Add notifications on a job

You can set up notifications to be sent on runs of a job and individual job tasks for the following events:

  • Start

  • Successful completion

  • Failure

  • The duration exceeds a configured threshold

You can send notifications to one or more email addresses or third-party destinations such as Slack, Microsoft Teams, PagerDuty, or any webhook-based service. This article describes the different ways you can set up job-level notifications.

Add third-party system destinations

You can set up notifications to be delivered to third-party systems. Third-party system destinations integrate with popular notification tools, including Slack, PagerDuty, Microsoft Teams, and HTTP webhooks. An administrator must configure system destinations.

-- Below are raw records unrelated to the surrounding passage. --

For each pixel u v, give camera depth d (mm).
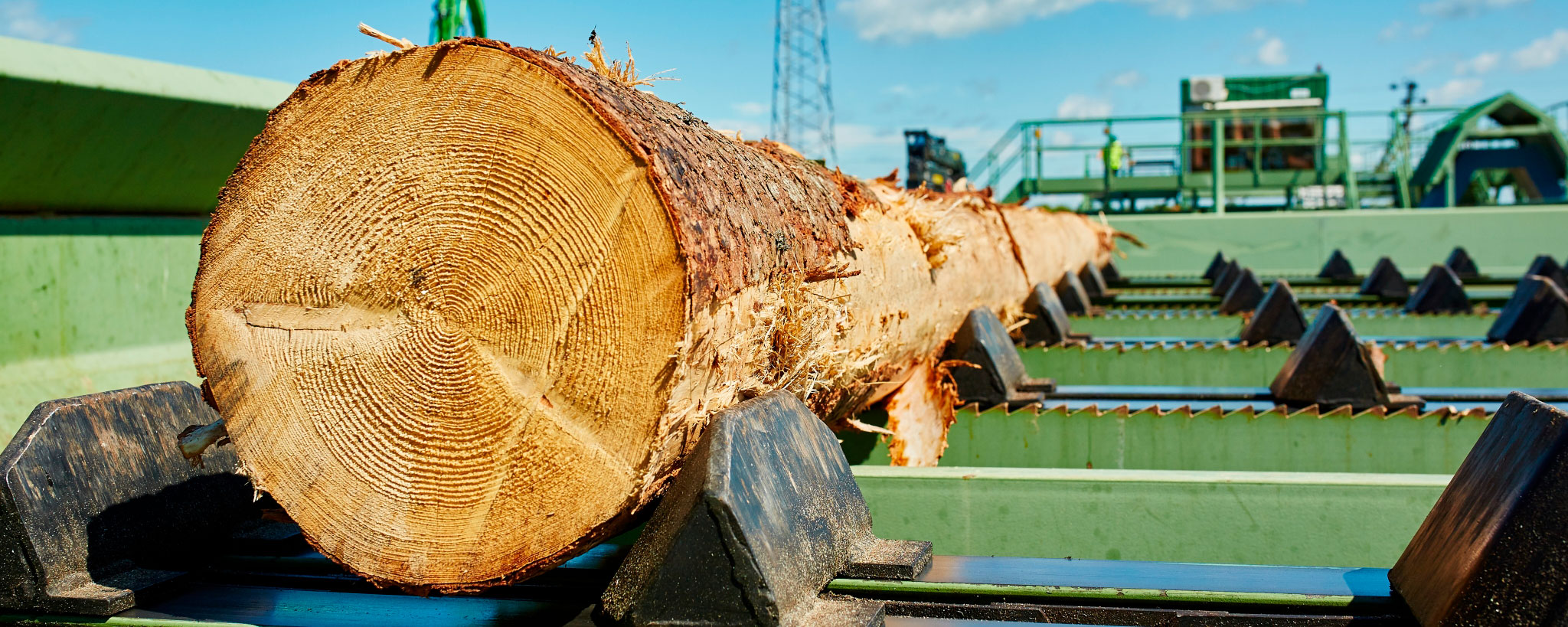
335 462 2111
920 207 4105
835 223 2953
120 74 4113
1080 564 2398
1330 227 14195
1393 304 9695
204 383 2254
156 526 2578
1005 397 4500
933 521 3004
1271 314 6141
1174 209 18016
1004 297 5996
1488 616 1866
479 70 1945
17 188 4152
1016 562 2416
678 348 1854
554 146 1901
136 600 2354
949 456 4473
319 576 2562
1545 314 6227
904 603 2174
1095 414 4320
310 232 2098
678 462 2066
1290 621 2109
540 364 1950
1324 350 4348
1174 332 7977
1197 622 2121
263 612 2336
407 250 2018
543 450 1968
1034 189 17828
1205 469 4242
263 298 2158
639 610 1890
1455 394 4715
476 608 2332
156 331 5066
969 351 4570
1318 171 17312
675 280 1852
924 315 4031
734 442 1921
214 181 5094
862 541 2326
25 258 4363
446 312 1996
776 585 1858
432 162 1990
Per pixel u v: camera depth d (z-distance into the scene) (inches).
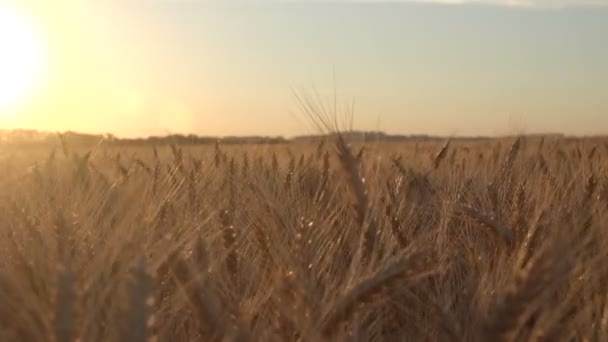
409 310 127.8
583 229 145.3
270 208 150.1
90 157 233.9
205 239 131.3
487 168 258.4
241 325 98.0
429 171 220.2
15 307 92.1
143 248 108.0
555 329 104.5
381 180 186.2
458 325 117.7
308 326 101.1
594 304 123.2
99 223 147.3
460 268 149.3
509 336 90.7
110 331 88.4
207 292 102.0
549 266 91.0
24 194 185.6
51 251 112.0
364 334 110.7
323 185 180.7
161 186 184.1
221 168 217.6
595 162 254.1
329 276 120.2
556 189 194.1
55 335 75.5
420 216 182.2
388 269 104.0
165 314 111.8
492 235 146.9
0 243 126.5
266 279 117.8
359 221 138.2
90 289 97.0
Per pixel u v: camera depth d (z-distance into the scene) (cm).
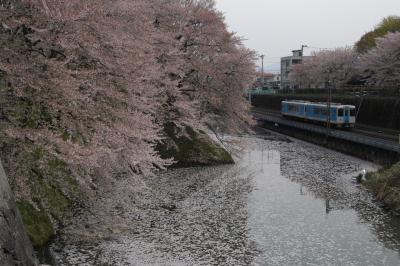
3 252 859
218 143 3844
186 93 3388
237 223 2041
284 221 2098
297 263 1598
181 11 3319
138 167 1723
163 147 3319
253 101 10675
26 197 1248
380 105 5259
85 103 1334
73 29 1288
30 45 1302
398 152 3356
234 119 3666
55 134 1257
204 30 3434
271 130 6619
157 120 2844
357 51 8581
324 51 9831
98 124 1322
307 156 4144
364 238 1889
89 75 1372
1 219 882
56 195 1577
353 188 2814
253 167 3494
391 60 5656
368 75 6519
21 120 1304
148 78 1664
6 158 1230
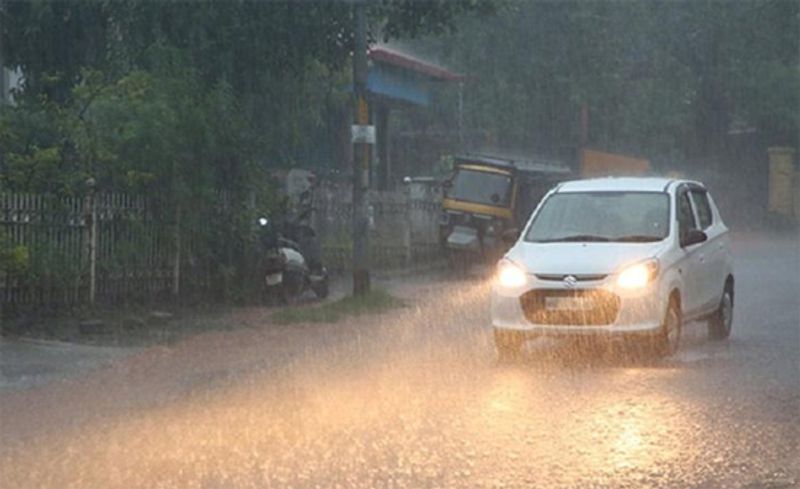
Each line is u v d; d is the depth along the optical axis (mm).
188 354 21578
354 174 30391
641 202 22031
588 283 19844
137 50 31703
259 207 30234
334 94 41594
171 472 12656
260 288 29750
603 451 13602
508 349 20344
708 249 22891
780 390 17484
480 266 42312
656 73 70000
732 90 72312
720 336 23672
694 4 70625
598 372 19172
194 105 28562
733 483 12312
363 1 30125
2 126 26141
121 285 27000
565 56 65375
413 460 13156
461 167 43219
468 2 34469
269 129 34531
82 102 27984
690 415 15617
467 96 65688
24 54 34094
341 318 27219
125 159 27047
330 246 38594
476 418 15391
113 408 16328
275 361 20656
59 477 12500
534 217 22141
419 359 20797
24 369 19703
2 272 23266
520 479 12391
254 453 13500
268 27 32219
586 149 64125
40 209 24750
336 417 15508
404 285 35688
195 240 28797
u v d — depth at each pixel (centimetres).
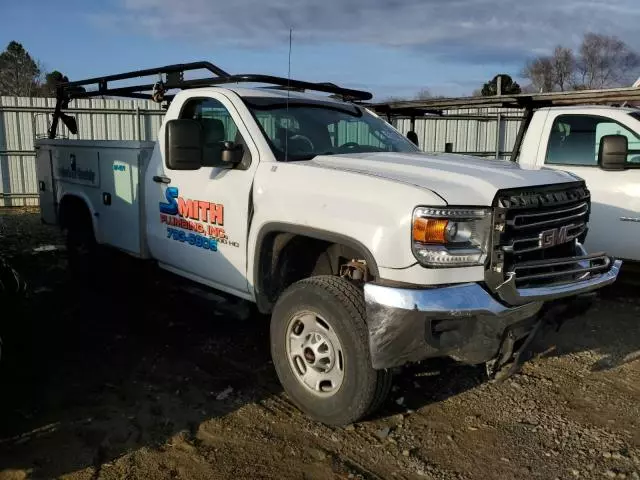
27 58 3922
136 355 484
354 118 503
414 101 924
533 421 382
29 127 1519
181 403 402
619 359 481
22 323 554
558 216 369
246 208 420
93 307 608
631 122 630
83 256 671
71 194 652
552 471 329
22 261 815
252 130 433
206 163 456
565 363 472
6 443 349
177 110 504
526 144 710
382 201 335
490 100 820
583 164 658
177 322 564
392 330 320
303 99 487
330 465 332
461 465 334
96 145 598
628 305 624
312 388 375
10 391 417
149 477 319
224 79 482
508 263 333
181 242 493
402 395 414
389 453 345
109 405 398
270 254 414
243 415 386
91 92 704
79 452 341
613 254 633
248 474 323
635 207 611
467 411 394
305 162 410
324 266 411
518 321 344
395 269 326
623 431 370
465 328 332
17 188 1532
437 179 350
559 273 357
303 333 377
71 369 455
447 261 320
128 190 552
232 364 468
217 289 480
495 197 331
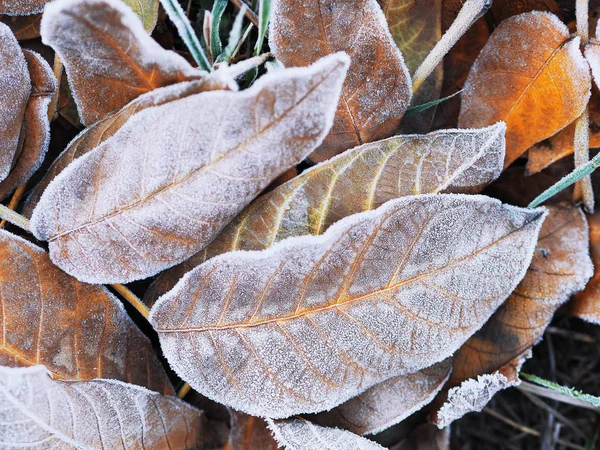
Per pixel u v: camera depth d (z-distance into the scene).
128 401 0.25
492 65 0.28
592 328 0.34
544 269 0.28
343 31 0.25
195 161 0.24
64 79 0.28
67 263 0.25
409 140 0.26
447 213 0.25
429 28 0.29
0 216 0.26
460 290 0.26
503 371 0.28
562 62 0.27
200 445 0.27
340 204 0.25
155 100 0.24
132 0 0.27
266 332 0.25
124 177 0.24
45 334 0.25
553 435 0.34
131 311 0.29
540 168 0.29
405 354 0.26
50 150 0.29
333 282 0.25
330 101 0.23
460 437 0.35
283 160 0.24
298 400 0.25
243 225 0.26
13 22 0.28
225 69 0.24
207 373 0.25
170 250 0.25
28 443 0.24
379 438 0.30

To configure system destinations, go to the admin settings page, click Edit system notifications and then click Create new destination. For each job or task, you can configure a maximum of three system destinations for each notification event type. See admin settings page.

Important

The content of Slack and Microsoft Teams messages might change in future releases. You should not implement clients or processing that depend on the specific content or formatting of these messages. If you require a specific schema or formatting for notifications, Databricks recommends configuring a user-defined webhook.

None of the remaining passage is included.